The 4-H program has been around for more than one hundred years. As two legislators who have been around agriculture our entire lives – not quite as long as the 4-H program – we have seen firsthand the importance of 4-H in our legislative districts and the entire state. The program has become far more in-depth than just agriculture, offering a variety of STEM opportunities – from agricultural and animal sciences to rocketry, robotics, environmental protection, and computer science – just to name a few.
Volunteers are essential to 4-H. Without their time and efforts, the program may not be able to support all the students who want to participate.
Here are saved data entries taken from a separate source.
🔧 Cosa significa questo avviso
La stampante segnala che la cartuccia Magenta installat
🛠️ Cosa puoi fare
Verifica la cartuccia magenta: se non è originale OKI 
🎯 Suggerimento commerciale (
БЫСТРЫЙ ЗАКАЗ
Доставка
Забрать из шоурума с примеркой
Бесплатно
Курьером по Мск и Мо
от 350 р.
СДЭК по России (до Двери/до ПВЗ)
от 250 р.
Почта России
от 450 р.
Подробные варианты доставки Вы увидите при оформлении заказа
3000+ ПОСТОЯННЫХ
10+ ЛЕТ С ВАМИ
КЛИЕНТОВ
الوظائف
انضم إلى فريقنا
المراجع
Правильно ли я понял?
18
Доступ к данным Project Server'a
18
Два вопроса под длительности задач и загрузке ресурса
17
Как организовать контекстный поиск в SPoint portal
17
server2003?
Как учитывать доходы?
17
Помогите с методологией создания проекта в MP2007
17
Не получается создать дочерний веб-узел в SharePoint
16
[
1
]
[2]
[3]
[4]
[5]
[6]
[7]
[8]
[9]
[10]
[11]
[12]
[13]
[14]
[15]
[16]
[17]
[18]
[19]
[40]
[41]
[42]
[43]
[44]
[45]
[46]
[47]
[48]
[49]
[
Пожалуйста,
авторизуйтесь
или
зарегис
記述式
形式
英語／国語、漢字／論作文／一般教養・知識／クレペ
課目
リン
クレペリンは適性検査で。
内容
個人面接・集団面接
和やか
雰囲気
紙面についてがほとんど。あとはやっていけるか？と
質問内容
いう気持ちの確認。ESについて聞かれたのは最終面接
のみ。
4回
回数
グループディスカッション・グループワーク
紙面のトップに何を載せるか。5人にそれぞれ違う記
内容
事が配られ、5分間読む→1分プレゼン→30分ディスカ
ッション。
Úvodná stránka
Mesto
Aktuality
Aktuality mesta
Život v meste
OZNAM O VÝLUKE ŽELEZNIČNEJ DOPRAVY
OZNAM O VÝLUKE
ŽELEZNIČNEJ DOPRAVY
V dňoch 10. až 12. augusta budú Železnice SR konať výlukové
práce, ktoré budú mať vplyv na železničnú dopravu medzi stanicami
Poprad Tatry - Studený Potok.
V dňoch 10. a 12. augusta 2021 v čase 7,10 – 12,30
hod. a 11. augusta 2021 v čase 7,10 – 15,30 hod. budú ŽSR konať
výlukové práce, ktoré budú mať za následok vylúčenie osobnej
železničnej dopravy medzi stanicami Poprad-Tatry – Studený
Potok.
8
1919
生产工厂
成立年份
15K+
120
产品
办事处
Now more than ever we need programs like 4-H. The last 17 months have already taken a toll on the mental health of our young people.
We believe the governor's mandates have produced some unintended consequences and moving forward there will probably be more volunteers in similar situations. Volunteers should be able to continue safety protocols like we have done in the past.
No one wants to take this opportunity away from the students and the volunteers are participating and assisting these young people because they want too. Let's make that happen. Let lawmakers and ag leaders be involved in reaching a compromise and solution.
Requiring a vaccine and essentially shutting down an engaging and educational opportunity for our young people is counterproductive and the wrong action to take right now. Rep. Bruce Chandler represents the 15th Legislative District and is the ranking Republican on the House Rural Development, Agriculture and Natural Resource Committee. Rep. Tom Dent represents the 13th Legislative District and is the assistant ranking Republican on the House Rural Development, Agriculture and Natural Resource Committee.